SOURCE
━━━━━━━━
December 18, 2007, 9:59 PM

For me, most of the “Eye Openers” stories on page two of the Express, with their snide and somewhat sarcastic headlines and such, get read right around the vicinity of Forest Glen or so, and then are soon forgotten. But this one not only caught my interest, but had staying power.

The story was about a program in Rancho Cordova, California, where police are stopping drivers who are following traffic laws, and giving them $5 gift certificates to Starbucks. The idea is, according to police Sergeant Tim Curran, a method to “promote the holiday spirit and enhance good will between the traffic unit and the motoring public.”

Well intentioned, sure. Well thought out, no. They’re trying to build goodwill with this, pulling people over, and giving them a gift card worth five bucks. If it were me getting pulled over just so that the cop can give me a five dollar gift card, that whole “goodwill” argument can get thrown right out the window, since I certainly wouldn’t be taking the card in the goodwill in which it was given. At best, they’d be greeted with outright hostility from me for wasting my time, pulling me over to give me a card worth five bucks. At worst, the cop would have to bend over in front of the chief while the chief gets the needle-nose pliers and a flashlight to remove the card from where I would have placed it. All in the spirit of the holiday season, of course.
━━━━━━━━
DATASET CONTENT
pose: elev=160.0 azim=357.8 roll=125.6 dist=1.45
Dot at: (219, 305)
━━━━━━━━
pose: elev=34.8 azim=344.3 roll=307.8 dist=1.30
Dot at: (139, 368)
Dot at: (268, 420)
━━━━━━━━
SET PROBLEM 1
Answer these questions about the post above, one per line:
(a) On which page of the Express do the "Eye Openers" stories appear?
(b) Which police sergeant is quoted about the program?
(c) At best, with what would the writer greet police who stopped him to hand over the card?
SET PROBLEM 2
Reproduce the post word for word, everything from "For me, most" down to "had staying power.".

TASK ANSWER 1
(a) Page two.
(b) Sergeant Tim Curran.
(c) Outright hostility.

TASK ANSWER 2
For me, most of the “Eye Openers” stories on page two of the Express, with their snide and somewhat sarcastic headlines and such, get read right around the vicinity of Forest Glen or so, and then are soon forgotten. But this one not only caught my interest, but had staying power.